DATA EXCERPTS START
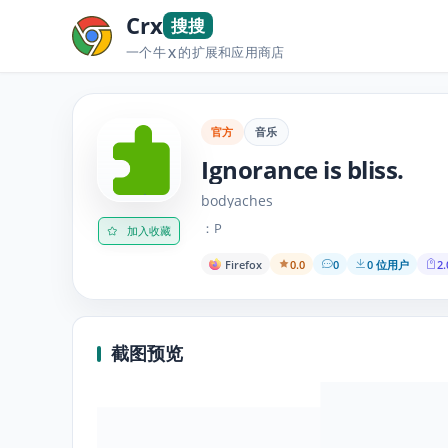
Crx
搜搜
一个牛
的扩展和应用商店
X
官方
音乐
Ignorance is bliss.
bodyaches
：P
加入收藏
Firefox
0.0
0
0 位用户
2.
截图预览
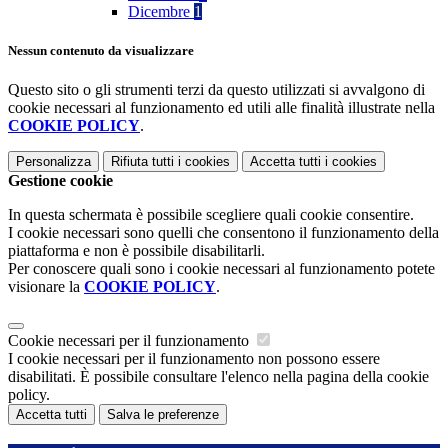
Dicembre
1
Nessun contenuto da visualizzare
Questo sito o gli strumenti terzi da questo utilizzati si avvalgono di
cookie necessari al funzionamento ed utili alle finalità illustrate nella
COOKIE POLICY
.
Personalizza
Rifiuta tutti
i cookies
Accetta tutti
i cookies
Gestione cookie
In questa schermata è possibile scegliere quali cookie consentire.
I cookie necessari sono quelli che consentono il funzionamento della
piattaforma e non è possibile disabilitarli.
Per conoscere quali sono i cookie necessari al funzionamento potete
visionare la
COOKIE POLICY
.
Cookie necessari per il funzionamento
I cookie necessari per il funzionamento non possono essere
disabilitati. È possibile consultare l'elenco nella pagina della cookie
policy.
Accetta tutti
Salva le preferenze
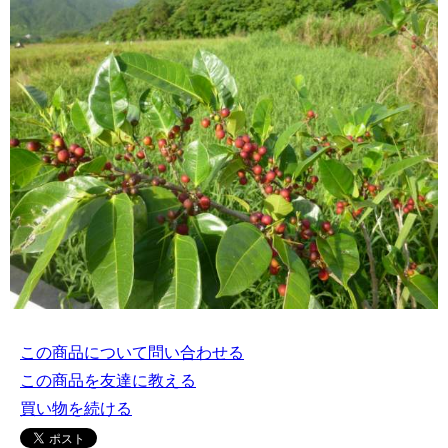
この商品について問い合わせる
この商品を友達に教える
買い物を続ける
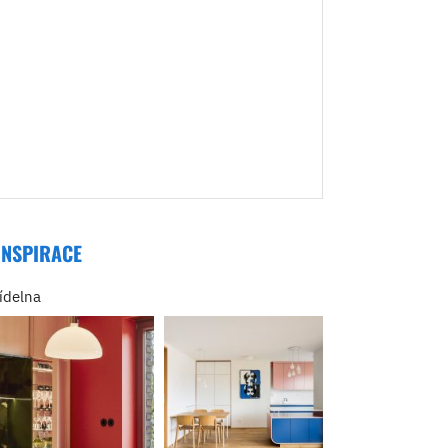
INSPIRACE
jídelna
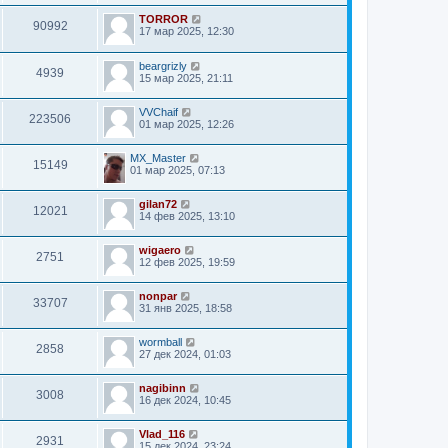
TORROR
90992
17 мар 2025, 12:30
beargrizly
4939
15 мар 2025, 21:11
VVChaif
223506
01 мар 2025, 12:26
MX_Master
15149
01 мар 2025, 07:13
gilan72
12021
14 фев 2025, 13:10
wigaero
2751
12 фев 2025, 19:59
nonpar
33707
31 янв 2025, 18:58
wormball
2858
27 дек 2024, 01:03
nagibinn
3008
16 дек 2024, 10:45
Vlad_116
2931
15 дек 2024, 23:24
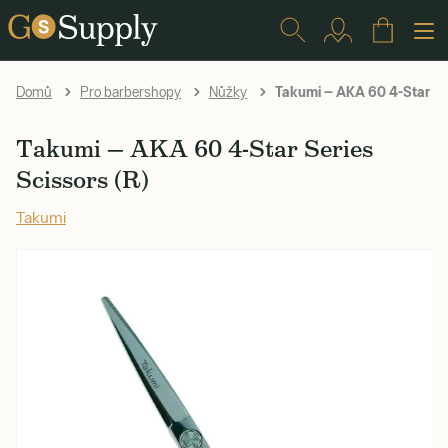
Takumi — AKA 60 4-Star Seri
Domů
Pro barbershopy
Nůžky
Takumi — AKA 60 4-Star Series
Scissors (R)
Takumi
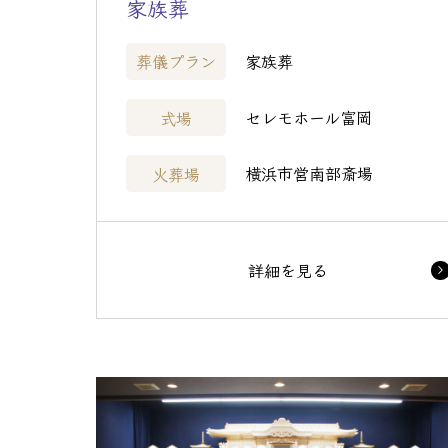
家族葬
家族葬
葬儀プラン
セレモホール富岡
式場
横浜市営南部斎場
火葬場
詳細を見る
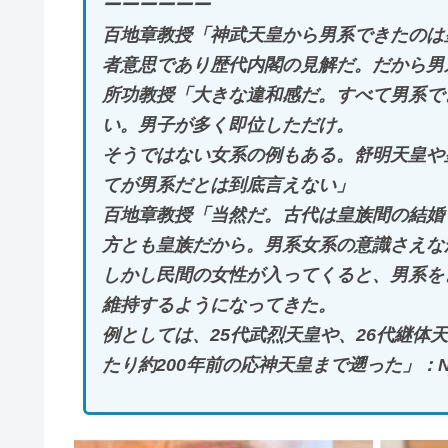
ーーーーーー
百地章教授「神武天皇から男系できたのは
者意思であり歴代内閣の見解だ。だから男
所功教授「大きな違和感だ。すべて男系で
い。男子が多く即位しただけ。
そうではない女系の例もある。舒明天皇や
てが男系だとは到底言えない」
百地章教授「当然だ。古代は皇族間の結婚
方とも皇族だから。男系女系の意識さえな
しかし民間の女性が入ってくると、男系を
維持するようになってきた。
例としては、25代武烈天皇や、26代継体
たり約200年前の応神天皇まで遡った」：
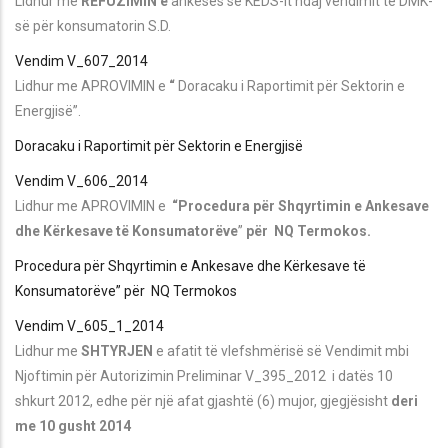
Lidhur me
REFUZIMIN e
ankesës së KEDS-it ndaj vendimit të DMK-
së për konsumatorin S.D.
Vendim V_607_2014
Lidhur me APROVIMIN e
“
Doracaku i Raportimit për Sektorin e
Energjisë”.
Doracaku i Raportimit për Sektorin e Energjisë
Vendim V_606_2014
Lidhur me APROVIMIN e
“Procedura për Shqyrtimin e Ankesave
dhe Kërkesave të Konsumatorëve
”
për NQ Termokos.
Procedura për Shqyrtimin e Ankesave dhe Kërkesave të
Konsumatorëve” për NQ Termokos
Vendim V_605_1_2014
Lidhur me
SHTYRJEN
e afatit të vlefshmërisë së Vendimit mbi
Njoftimin për Autorizimin Preliminar V_395_2012 i datës 10
shkurt 2012, edhe për një afat gjashtë (6) mujor, gjegjësisht
deri
me 10 gusht 2014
DATA EXCERPTS END
- WHAT IS EXPECTED: Write out each line of the data exactly; the images should be left out.

- OUTPUT OF THE EXERCISE:
Crx
搜搜
一个牛
的扩展和应用商店
X
官方
音乐
Ignorance is bliss.
bodyaches
：P
加入收藏
Firefox
0.0
0
0 位用户
2.
截图预览
Dicembre
1
Nessun contenuto da visualizzare
Questo sito o gli strumenti terzi da questo utilizzati si avvalgono di
cookie necessari al funzionamento ed utili alle finalità illustrate nella
COOKIE POLICY
.
Personalizza
Rifiuta tutti
i cookies
Accetta tutti
i cookies
Gestione cookie
In questa schermata è possibile scegliere quali cookie consentire.
I cookie necessari sono quelli che consentono il funzionamento della
piattaforma e non è possibile disabilitarli.
Per conoscere quali sono i cookie necessari al funzionamento potete
visionare la
COOKIE POLICY
.
Cookie necessari per il funzionamento
I cookie necessari per il funzionamento non possono essere
disabilitati. È possibile consultare l'elenco nella pagina della cookie
policy.
Accetta tutti
Salva le preferenze
この商品について問い合わせる
この商品を友達に教える
買い物を続ける
INSPIRACE
jídelna
TORROR
90992
17 мар 2025, 12:30
beargrizly
4939
15 мар 2025, 21:11
VVChaif
223506
01 мар 2025, 12:26
MX_Master
15149
01 мар 2025, 07:13
gilan72
12021
14 фев 2025, 13:10
wigaero
2751
12 фев 2025, 19:59
nonpar
33707
31 янв 2025, 18:58
wormball
2858
27 дек 2024, 01:03
nagibinn
3008
16 дек 2024, 10:45
Vlad_116
2931
15 дек 2024, 23:24
Takumi — AKA 60 4-Star Seri
Domů
Pro barbershopy
Nůžky
Takumi — AKA 60 4-Star Series
Scissors (R)
Takumi
家族葬
家族葬
葬儀プラン
セレモホール富岡
式場
横浜市営南部斎場
火葬場
詳細を見る
ーーーーーー
百地章教授「神武天皇から男系できたのは
者意思であり歴代内閣の見解だ。だから男
所功教授「大きな違和感だ。すべて男系で
い。男子が多く即位しただけ。
そうではない女系の例もある。舒明天皇や
てが男系だとは到底言えない」
百地章教授「当然だ。古代は皇族間の結婚
方とも皇族だから。男系女系の意識さえな
しかし民間の女性が入ってくると、男系を
維持するようになってきた。
例としては、25代武烈天皇や、26代継体
たり約200年前の応神天皇まで遡った」：
Lidhur me
REFUZIMIN e
ankesës së KEDS-it ndaj vendimit të DMK-
së për konsumatorin S.D.
Vendim V_607_2014
Lidhur me APROVIMIN e
“
Doracaku i Raportimit për Sektorin e
Energjisë”.
Doracaku i Raportimit për Sektorin e Energjisë
Vendim V_606_2014
Lidhur me APROVIMIN e
“Procedura për Shqyrtimin e Ankesave
dhe Kërkesave të Konsumatorëve
”
për NQ Termokos.
Procedura për Shqyrtimin e Ankesave dhe Kërkesave të
Konsumatorëve” për NQ Termokos
Vendim V_605_1_2014
Lidhur me
SHTYRJEN
e afatit të vlefshmërisë së Vendimit mbi
Njoftimin për Autorizimin Preliminar V_395_2012 i datës 10
shkurt 2012, edhe për një afat gjashtë (6) mujor, gjegjësisht
deri
me 10 gusht 2014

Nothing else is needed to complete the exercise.